EXERCISE AIM
Once the line with "vagina stained for" is found in the data, output it and each following line exactly, up to and including the line with "staining of glioma", and nothing before or after.

MATERIAL SHOWN
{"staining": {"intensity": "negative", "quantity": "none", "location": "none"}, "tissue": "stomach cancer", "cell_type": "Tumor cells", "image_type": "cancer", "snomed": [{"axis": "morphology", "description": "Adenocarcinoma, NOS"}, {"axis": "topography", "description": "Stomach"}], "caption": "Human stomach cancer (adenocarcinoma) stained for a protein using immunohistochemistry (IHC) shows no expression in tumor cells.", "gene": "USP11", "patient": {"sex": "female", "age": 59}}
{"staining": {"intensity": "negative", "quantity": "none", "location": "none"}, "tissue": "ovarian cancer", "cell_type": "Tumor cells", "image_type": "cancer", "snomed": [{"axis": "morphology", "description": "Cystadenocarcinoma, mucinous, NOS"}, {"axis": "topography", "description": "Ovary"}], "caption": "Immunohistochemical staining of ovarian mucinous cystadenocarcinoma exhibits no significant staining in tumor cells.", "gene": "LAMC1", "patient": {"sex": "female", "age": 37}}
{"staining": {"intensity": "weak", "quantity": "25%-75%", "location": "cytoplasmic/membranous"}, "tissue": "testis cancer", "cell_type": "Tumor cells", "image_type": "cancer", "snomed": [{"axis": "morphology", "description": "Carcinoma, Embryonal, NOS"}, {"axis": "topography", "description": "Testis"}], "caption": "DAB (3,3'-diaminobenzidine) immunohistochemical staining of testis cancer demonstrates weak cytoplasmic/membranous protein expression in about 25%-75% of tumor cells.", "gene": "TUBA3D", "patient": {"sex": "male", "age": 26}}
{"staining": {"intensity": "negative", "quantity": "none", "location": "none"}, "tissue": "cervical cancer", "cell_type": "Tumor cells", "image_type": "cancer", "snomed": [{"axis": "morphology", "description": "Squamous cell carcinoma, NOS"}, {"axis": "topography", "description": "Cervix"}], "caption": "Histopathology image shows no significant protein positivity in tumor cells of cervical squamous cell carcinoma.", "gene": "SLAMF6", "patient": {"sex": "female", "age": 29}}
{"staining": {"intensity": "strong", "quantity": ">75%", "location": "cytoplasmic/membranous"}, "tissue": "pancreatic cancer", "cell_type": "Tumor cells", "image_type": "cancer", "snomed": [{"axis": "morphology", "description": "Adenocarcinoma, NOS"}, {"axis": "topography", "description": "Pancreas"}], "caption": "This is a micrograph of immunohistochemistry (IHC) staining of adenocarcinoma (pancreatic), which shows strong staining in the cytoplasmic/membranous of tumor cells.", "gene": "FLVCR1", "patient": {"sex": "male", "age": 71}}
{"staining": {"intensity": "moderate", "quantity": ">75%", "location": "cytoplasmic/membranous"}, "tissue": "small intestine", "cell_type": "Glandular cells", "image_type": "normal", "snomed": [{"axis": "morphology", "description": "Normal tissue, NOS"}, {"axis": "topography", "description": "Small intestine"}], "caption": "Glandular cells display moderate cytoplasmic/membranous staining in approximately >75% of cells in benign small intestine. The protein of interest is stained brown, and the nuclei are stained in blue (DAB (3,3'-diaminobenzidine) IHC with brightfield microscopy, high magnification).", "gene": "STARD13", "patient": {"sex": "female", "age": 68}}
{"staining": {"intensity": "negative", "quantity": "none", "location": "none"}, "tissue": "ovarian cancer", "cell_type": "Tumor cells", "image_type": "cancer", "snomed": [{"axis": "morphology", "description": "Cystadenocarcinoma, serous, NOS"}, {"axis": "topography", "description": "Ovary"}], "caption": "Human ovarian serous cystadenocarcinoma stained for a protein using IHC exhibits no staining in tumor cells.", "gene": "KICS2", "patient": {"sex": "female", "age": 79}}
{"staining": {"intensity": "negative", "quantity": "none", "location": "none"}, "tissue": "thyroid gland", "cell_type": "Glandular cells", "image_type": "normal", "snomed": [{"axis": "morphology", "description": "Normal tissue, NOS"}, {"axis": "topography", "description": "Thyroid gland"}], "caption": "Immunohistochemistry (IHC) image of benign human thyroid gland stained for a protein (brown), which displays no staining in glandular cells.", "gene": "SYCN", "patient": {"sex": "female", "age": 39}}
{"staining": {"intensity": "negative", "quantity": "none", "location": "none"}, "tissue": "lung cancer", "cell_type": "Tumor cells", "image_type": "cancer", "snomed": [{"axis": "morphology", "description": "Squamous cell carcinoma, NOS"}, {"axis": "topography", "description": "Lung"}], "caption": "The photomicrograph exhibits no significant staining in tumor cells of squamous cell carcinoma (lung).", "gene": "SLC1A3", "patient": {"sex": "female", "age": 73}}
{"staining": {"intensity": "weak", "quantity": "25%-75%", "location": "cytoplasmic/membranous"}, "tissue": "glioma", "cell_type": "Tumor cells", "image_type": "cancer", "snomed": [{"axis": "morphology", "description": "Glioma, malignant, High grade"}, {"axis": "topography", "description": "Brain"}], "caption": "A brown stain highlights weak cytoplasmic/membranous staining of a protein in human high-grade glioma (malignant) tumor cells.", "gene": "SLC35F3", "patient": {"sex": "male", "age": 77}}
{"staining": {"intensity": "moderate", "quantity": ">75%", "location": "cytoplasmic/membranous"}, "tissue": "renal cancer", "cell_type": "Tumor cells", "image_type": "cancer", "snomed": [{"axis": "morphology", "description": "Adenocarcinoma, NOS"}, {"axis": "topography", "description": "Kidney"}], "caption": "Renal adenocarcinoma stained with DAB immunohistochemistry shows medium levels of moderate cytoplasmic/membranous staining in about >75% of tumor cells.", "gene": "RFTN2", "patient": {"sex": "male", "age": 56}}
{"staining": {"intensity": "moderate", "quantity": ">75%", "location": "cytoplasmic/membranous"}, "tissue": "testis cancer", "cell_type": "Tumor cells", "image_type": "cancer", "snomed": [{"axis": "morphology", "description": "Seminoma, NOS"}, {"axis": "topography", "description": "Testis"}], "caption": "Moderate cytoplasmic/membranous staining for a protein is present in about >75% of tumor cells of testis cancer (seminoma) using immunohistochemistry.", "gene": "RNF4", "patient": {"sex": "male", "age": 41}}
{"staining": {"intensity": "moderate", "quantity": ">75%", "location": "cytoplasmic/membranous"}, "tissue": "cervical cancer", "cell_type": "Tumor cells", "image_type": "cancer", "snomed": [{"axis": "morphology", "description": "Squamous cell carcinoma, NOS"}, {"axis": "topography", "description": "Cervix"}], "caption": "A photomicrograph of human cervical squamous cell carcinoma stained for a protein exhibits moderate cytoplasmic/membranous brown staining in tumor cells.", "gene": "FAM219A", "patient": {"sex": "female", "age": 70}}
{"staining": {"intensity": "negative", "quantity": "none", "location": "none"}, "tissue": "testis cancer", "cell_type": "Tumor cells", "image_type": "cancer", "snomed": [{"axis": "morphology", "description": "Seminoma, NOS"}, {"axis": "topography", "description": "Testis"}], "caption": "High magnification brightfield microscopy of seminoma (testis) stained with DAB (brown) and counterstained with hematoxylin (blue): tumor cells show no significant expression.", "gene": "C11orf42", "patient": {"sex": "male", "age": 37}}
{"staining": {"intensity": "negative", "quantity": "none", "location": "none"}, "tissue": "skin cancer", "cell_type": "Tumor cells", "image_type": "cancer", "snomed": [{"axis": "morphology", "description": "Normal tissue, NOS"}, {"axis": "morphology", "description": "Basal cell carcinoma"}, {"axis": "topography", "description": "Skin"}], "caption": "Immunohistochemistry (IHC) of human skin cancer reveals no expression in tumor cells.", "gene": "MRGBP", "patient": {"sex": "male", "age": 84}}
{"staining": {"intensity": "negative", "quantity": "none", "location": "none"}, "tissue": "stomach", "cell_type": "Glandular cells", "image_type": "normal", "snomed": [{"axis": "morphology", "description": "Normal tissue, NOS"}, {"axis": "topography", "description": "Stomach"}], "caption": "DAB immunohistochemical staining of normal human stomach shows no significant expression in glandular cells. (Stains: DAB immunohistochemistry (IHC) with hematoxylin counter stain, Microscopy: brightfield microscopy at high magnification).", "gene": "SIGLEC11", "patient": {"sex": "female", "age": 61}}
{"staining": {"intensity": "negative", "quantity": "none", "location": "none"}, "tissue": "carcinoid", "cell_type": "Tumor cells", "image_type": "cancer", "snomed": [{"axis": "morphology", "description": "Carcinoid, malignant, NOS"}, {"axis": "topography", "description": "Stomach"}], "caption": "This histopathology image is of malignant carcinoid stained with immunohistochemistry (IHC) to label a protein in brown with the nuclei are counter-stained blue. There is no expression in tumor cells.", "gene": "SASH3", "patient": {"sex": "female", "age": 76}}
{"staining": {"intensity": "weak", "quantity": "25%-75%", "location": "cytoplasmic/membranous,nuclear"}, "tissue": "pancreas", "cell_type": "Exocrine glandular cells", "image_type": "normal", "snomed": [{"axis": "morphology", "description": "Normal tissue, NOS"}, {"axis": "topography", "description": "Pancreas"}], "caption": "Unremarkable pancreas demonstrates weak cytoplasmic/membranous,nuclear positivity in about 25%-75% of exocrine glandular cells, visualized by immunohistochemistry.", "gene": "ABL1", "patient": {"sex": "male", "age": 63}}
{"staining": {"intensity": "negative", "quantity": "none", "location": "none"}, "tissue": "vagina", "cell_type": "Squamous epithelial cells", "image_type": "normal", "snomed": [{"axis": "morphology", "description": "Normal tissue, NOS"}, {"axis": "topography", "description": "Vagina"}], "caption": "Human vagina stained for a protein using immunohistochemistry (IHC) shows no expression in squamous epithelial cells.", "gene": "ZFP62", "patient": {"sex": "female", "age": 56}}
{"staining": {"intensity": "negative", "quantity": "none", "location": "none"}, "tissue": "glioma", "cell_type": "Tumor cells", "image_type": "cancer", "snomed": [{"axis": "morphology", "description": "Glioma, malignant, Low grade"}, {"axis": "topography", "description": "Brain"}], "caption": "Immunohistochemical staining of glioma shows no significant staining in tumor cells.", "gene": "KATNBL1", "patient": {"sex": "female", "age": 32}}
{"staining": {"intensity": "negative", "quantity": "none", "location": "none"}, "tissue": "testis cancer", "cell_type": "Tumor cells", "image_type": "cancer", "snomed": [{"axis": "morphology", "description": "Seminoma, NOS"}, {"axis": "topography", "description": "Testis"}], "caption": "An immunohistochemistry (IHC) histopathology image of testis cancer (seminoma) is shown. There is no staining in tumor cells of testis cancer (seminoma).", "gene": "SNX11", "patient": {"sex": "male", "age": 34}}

TASK OUTPUT
{"staining": {"intensity": "negative", "quantity": "none", "location": "none"}, "tissue": "vagina", "cell_type": "Squamous epithelial cells", "image_type": "normal", "snomed": [{"axis": "morphology", "description": "Normal tissue, NOS"}, {"axis": "topography", "description": "Vagina"}], "caption": "Human vagina stained for a protein using immunohistochemistry (IHC) shows no expression in squamous epithelial cells.", "gene": "ZFP62", "patient": {"sex": "female", "age": 56}}
{"staining": {"intensity": "negative", "quantity": "none", "location": "none"}, "tissue": "glioma", "cell_type": "Tumor cells", "image_type": "cancer", "snomed": [{"axis": "morphology", "description": "Glioma, malignant, Low grade"}, {"axis": "topography", "description": "Brain"}], "caption": "Immunohistochemical staining of glioma shows no significant staining in tumor cells.", "gene": "KATNBL1", "patient": {"sex": "female", "age": 32}}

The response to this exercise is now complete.